The human-centric barriers of digital transformations and its local responses in the contemporary Russian society
The International Laboratory for Digital Transformation in Public Administration examines the human-centric barriers of digital transformation in local communities in the Arctic and North-Western areas of the Russian Federation. Leading Research Fellow Anna Sanina and Research Fellow Pavel Suvorkov are reporting the actual updates about the fieldworks carried out on the Taimyr Peninsula, Krasnoyarsk Krai.
The project of the International Laboratory for Digital Transformation in Public Administration aims at investigating the human-centric barriers of digital transformations in the Arctic and North-Western social and natural environments and covers research questions as follows:
− territorial inequality in digital transformations; the pace of digital transformations in everyday life;
− the integration of digital technologies and products into daily practices of people in the target regions;
− technical competencies of the population and they active participation in digital transformation;
− a common sense understandings of a digital footprint and its impact effect on social relations, hierarchies and local institutions;
− digital optimism and digital pessimism as new heyday social and mental mechanisms;
− other human-centric barriers of digital transformations.
The main focus of this project is on demographic, socio-economic and psychological factors of adaptation to digital transformations (in the broadest sense of this process) in Russia that are heterogeneous in terms of socio-economic, demographic and settlement profile of the population.
This project examines both quantitative and qualitative aspects of the dynamics of the process of digital transformations and digitalization of the population of Russia. Convergence and divergence in digitalization for certain groups and contingents of the population in comparison with the situation in different regions in the country are of our great interest.

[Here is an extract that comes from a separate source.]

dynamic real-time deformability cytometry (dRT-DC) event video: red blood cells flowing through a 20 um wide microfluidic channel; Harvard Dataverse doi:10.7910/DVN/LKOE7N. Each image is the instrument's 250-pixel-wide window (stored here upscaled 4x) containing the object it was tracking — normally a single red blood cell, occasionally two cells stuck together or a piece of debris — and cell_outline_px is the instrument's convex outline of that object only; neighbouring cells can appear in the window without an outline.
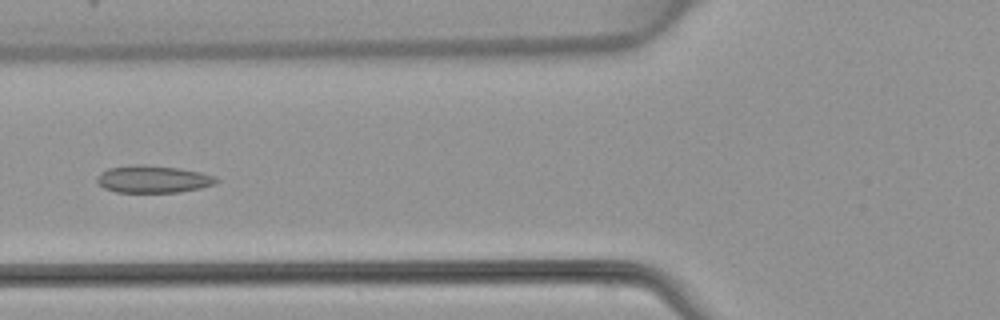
{"species": "common noctule bat (a hibernating species)", "species_latin": "Nyctalus noctula", "temperature_condition": "warm", "stored_images_in_passage": 6, "camera_frame_rate_fps": 3000, "um_per_image_px": 0.085, "animal": {"sex": "female", "body_mass_g": 22.7, "forearm_length_mm": 54.2}, "frame": {"image": 1, "passage_image": 6, "time_ms": 6.0, "image_size_px": [1000, 320], "cell_outline_px": [[220, 180], [216, 184], [200, 188], [180, 192], [116, 192], [104, 188], [96, 180], [96, 176], [100, 172], [108, 168], [136, 164], [176, 168], [200, 172], [216, 176]], "centroid_in_image_um": [13.02, 15.23], "position_along_channel_um": 112.8, "area_um2": 18.96}}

Research fellows of the HSE International Laboratory for Digital Transformation in Public Administration plan to characterize individual motivations for using digital tools in everyday routine.
Specialists from the Center for Arctic and Siberian Exploration of the Sociological Institute of the Russian Academy of Sciences (a branch of the Federal Center of Theoretical and Applied Sociology, the Russian Academy of Sciences) supervised by Dr. Veronica V. Simonova triggered the first try to test a formal interview in Taimyr Peninsula. The financial support of our first Arctic expedition within the framework of this project was granted by the Fund «Resource Center Arktika».
The Arctic zone has a high potential for developing the considered topic due to the diversity of social, cultural and environmental contexts. The understanding of practical implementations of digital technologies in the Arctic is highly important for social resilience and wellbeing of local communities including indigenous peoples.
We shall employ vanguard methods in order to investigate on the dynamics of indicators of digital transformations at the micro level of everyday mundane during our fieldwork. We shall bring empirical database consisting of transcripts of conversations, semi-structured and formalized interviews, focus group interview and visual records. This database will allows studying semantic codes of automatic natural language processing.
We suggest analyzing the «transmission of the cultural code» which affects the features of the population's involvement into digital transformations. The preliminary research questions are: what are the sources of influence on such transmission in terms of generational and gender perspectives as well as settlement differences; to what extent the possible conservation of digital pessimism affects the intensity of digital transformations in various social and cultural contexts?
We shall also classify motives and of digital transformation at the level of ethno-economic institutions and individual households. Finally, we shall find out which motivational factors are embedded into the local «cultural code» and social structure, and how the external «demand for digitalization» coexists with certain neo-archaic practices. Our research consider regional and Federal administrative levels.